Throughout his ordeal, one thing kept his mind occupied – while he thought he was waiting to die, Benito spent the time reflecting on his life, and made a solemn promise to God: If he made it out alive, he would change his life. His first step, he said, would be to forgive all old scores. He thought of his mother and he felt sorry for the pain he was causing her. He didn’t want to leave this life before accomplishing something good, and twenty-three years just hadn’t been enough to get on the ball.
After dawn on the fifth day, on Saturday, his prayers were answered. Benito heard the sound of a hammer being tapped, so he reached for a rock and used it to tap back three times. For the next several hours he heard people frantically working around him; the sound of jackhammers and circular saws broke the maddening silence, and around 4:00 pm Benito was free. The face of a young firefighter appeared smiling through the rubble and told him in broken French that he was going to be okay. Benito’s survival baffled physicians, as the maximum time estimated for someone severely injured and bleeding profusely is three days, but Benito didn’t seem too surprised, as he never completely lost hope. His faith had kept him alive.
Someone once told me that life is but a contract we sign before being born. The “contract” is stipulated upon estimation of the time necessary to learn the lessons we came to assimilate, but in Benito’s case, thankfully, it came with a clause. During his twenty-three years of life, he had probably never thought about all the things he needed to accomplish; most of us never do.

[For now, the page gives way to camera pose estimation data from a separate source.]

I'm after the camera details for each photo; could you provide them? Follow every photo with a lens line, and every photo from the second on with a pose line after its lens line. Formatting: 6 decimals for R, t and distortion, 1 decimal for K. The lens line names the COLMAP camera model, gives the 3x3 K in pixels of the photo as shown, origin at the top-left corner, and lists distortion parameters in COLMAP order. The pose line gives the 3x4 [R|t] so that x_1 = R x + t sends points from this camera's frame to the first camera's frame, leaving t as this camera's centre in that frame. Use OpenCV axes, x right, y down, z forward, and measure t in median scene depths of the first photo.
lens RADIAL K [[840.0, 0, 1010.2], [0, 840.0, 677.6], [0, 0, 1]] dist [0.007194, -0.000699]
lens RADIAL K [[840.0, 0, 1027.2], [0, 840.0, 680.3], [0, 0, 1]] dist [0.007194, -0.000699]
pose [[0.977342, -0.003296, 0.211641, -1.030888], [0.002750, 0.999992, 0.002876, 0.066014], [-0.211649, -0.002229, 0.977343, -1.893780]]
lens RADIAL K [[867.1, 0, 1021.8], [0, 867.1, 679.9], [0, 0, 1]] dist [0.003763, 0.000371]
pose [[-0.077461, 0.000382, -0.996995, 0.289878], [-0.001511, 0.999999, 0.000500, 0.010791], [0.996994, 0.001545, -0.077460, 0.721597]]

We wake up in the morning and go about our day mechanically, often making the wrong choices, always thinking that we have plenty of time left to “fix things up”, when in reality, each day could be our last.
We live with anxiety, we hold grudges and focus on things that aren’t important, while we could instead use the time to let go of unneeded baggage, to forgive and forget, and to learn how to live a meaningful life. We invest most of our energy toward amassing wealth of the wrong kind, even if when the time to go finally comes we can’t take any of those things with us. As an old Italian proverb reminds us, at the end of the game the king and the pawn go back into the same box.
Life is too short to live or die with regrets. We can’t go back in time to change the past, but we do have the power to change today.